A Request for Proposal (RFP) is a document prepared by the Society or its agent providing journal and society background, details about current arrangements and income, and what is sought.
Generally, a society will decide to take a journal out to tender to ensure that it is receiving the highest standard of publishing service and best financial arrangements possible. The society will solicit submissions by issuing an RFP and will then evaluate the proposals. Often, shortlisted publishers will be invited to present directly to the society or its agents to provide additional detail about the financial and service offer. The society then accepts a publisher’s offer and contract negotiation takes place.
- Approximate numbers of manuscripts submitted, accepted, and published per year
- Whether there is currently a backlog (i.e. papers from a 2004 meeting not yet published), and if so how many
- Explanation of how the process up to acceptance works
- Description of the current role of the Editorial Office
- Number of member subscription and subscription figure (either an allocation or portion of dues)
- Numbers of subscribers in each sub-category (trainee, individual, related society, etc.) with subscription rates for each category
- Breakdown of institutional subscribers by geographical area: USA, Europe, UK, Japan, Rest of World with rates given for each type
- Whether those subscriptions were for print or online or both (how many in each category)
- Format of existing online data - sgml or xml, which dtd.

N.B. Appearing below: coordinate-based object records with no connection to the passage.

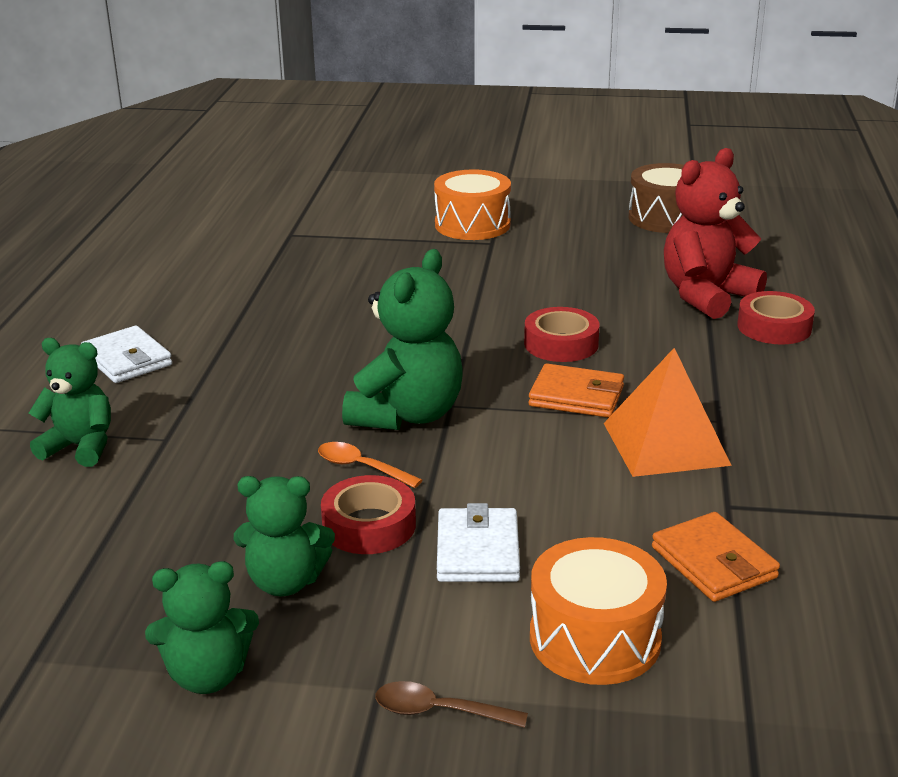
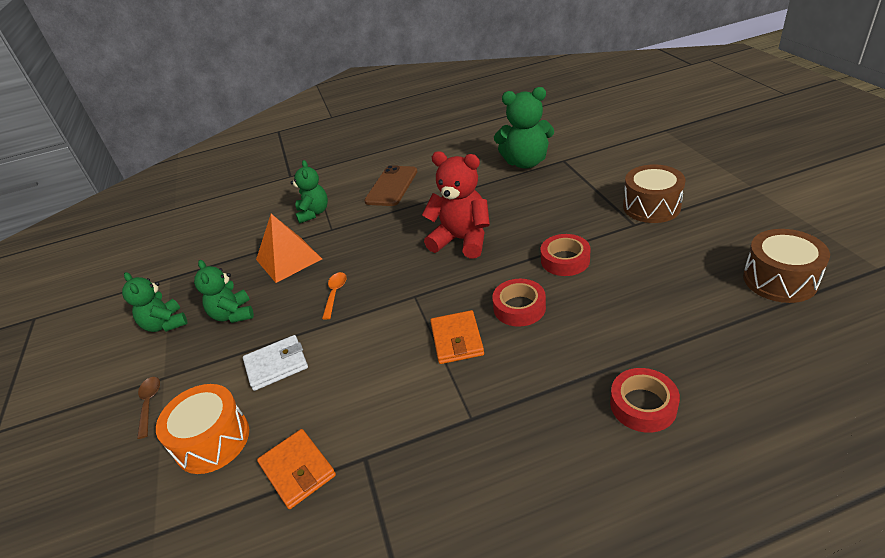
camera: 70 degrees right, 10 degrees up
white wallet [82,326,172,383] -> brown phone [364,165,418,206]
red tape [321,475,416,554] -> red tape moved to [541,234,591,276]
green teddy bear [342,249,463,430] -> green teddy bear moved to [494,87,554,169]
orange drum [434,170,511,240] -> brown drum [623,165,686,223]
orange pyramid [604,348,732,477] -> orange pyramid moved to [256,214,322,283]
orange wallet [652,512,780,602] -> orange wallet turned 75 degrees counterclockwise [257,429,336,509]
red teddy bear [664,148,767,319] -> red teddy bear moved to [422,151,490,258]

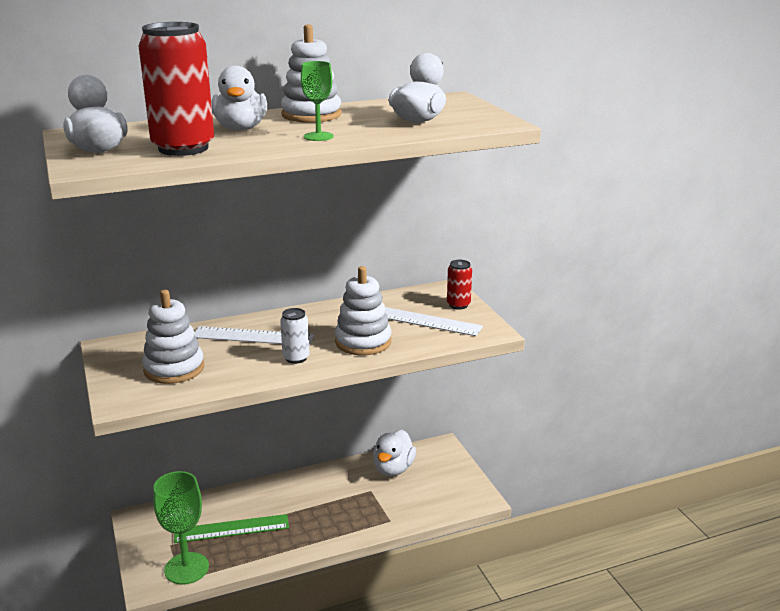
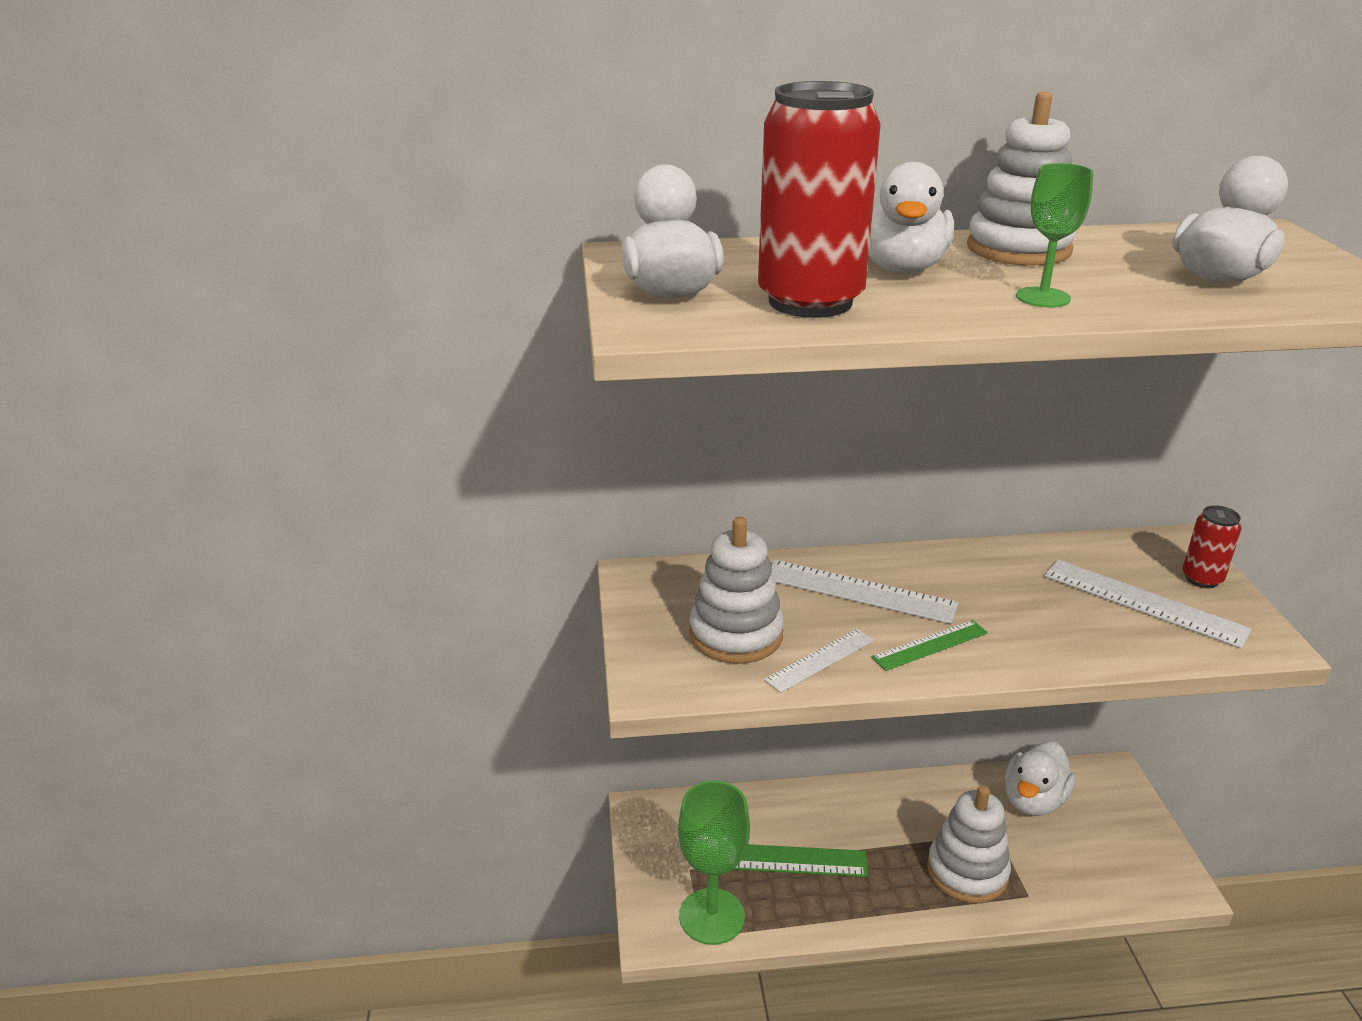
camera: 15 degrees right, 5 degrees up
white can [280,308,310,364] -> green ruler [871,620,988,671]
white stacking toy [335,266,391,355] -> white stacking toy moved to [927,785,1011,903]
none -> white ruler [764,629,874,693]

- Number of personal subscribers and subscription type, as above
- Any other subscription categories
- Whether authors pay for colour and, if so, how much
- Whether authors receive free offprints and, if so, how many
- Number of gratis copies and subscriptions
- How many pages of colour per issue
- How heavily copyedited
- About what proportion of the pages in a given issue is subject to page charges
- Whether the journal is proofread
- Whether figures are redrawn by the publisher
- Whether all materials are submitted online
- A description of, and the financial basis of any special issues or supplements, level of income derived from author offprint purchase, commercial reprints, advertising, translation, and other secondary rights (including consortia and site licence revenue)
- Editorial Office costs and breakdown, if possible
- Other costs paid for by the publisher or by the societies
- What sort of financial arrangement (commission or profit share) you have at present
We are happy to work on a royalty, profit share, or commission arrangement.
We use both Editorial Manager and Scholar One’s Manuscript Central.